花の名は、ダリア

『サド』は不本意だが、『キチ』は自覚してる。

ダリア限定ではあるが、確かに幼女もイケる。

だが…

俺自身は特に気にしないケド、乱れるダリアを他のヤツに見せてやろうとは思いませんヨ?

悦ぶってか、むしろバルスの刑デスヨ?

ナニ?
目潰し食らいたいバカが、その辺にいるとでも…


(あ、いた。)


ダリアの背後を覗き込んだソージは、手術台の向こう側で、小さくなってガタガタ震えているバカを発見した。

なんだ、瀕死にならずにすんだヤツがいたのか。

金褐色の髪をクシャクシャにし、男前を恐怖に歪め、金のルガーP08を握りしめた、その男…
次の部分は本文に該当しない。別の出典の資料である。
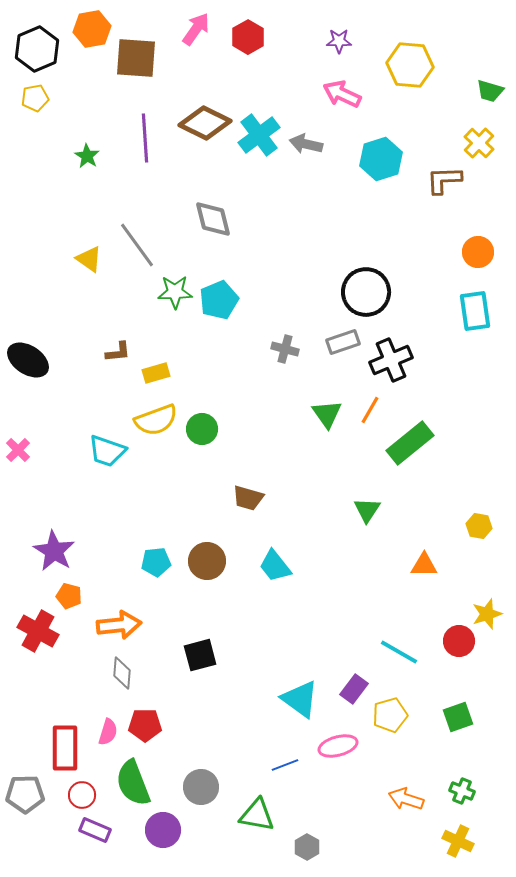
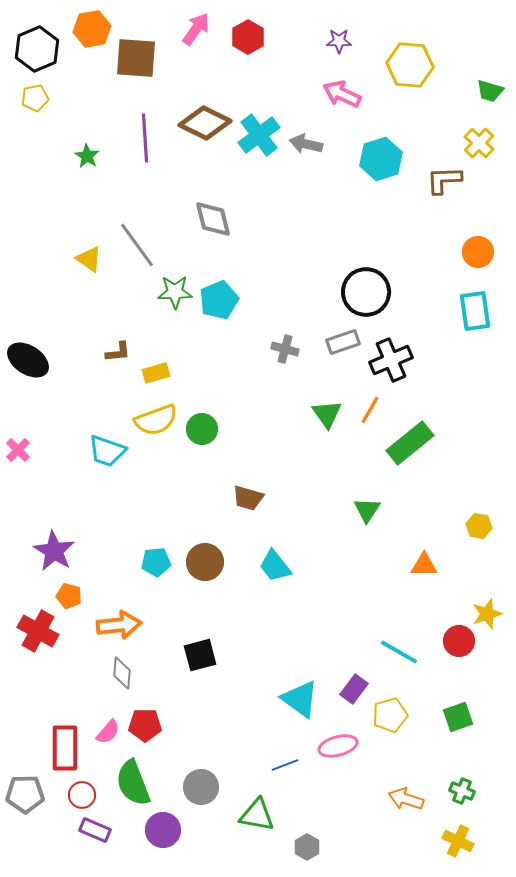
brown circle at (207, 561): moved 2 px left, 1 px down
pink semicircle at (108, 732): rotated 24 degrees clockwise
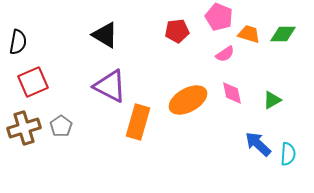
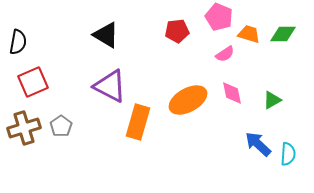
black triangle: moved 1 px right
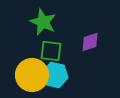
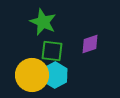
purple diamond: moved 2 px down
green square: moved 1 px right
cyan hexagon: rotated 20 degrees clockwise
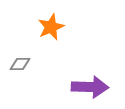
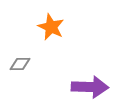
orange star: rotated 24 degrees counterclockwise
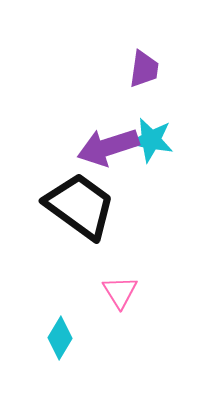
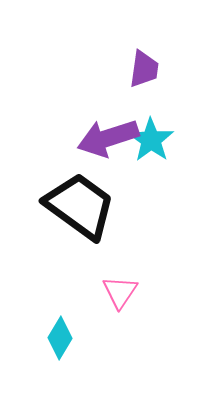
cyan star: rotated 24 degrees clockwise
purple arrow: moved 9 px up
pink triangle: rotated 6 degrees clockwise
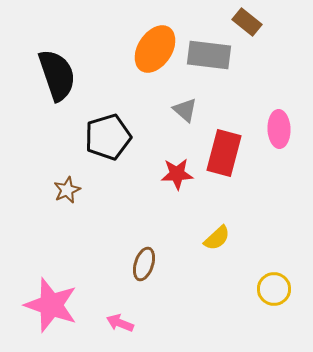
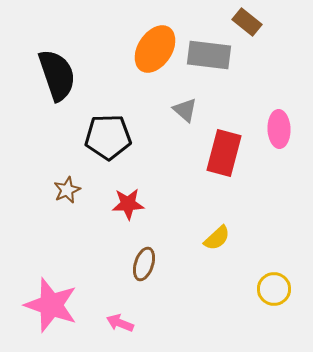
black pentagon: rotated 15 degrees clockwise
red star: moved 49 px left, 30 px down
ナチスの幹部たちは、金メッキを施した特注ルガーを愛用していると聞く。

つまりコイツが、ナチス軍大尉でありアウシュビッツ主任医官である、トーデスエンゲル。

つまりコイツが、この場を取り仕切り、ダリアを『銀の銃弾で仕留める』なんてホザいていた重罪人。

ソージはダリアから手を離した。

名残惜しい、なんて思ったコトは、内緒だ。


「あ。
ねェ、ソージ。
ヨシュアに会った?
ちゃんと逃がしてくれた?」


離れていくソージに、ダリアが声をかけた。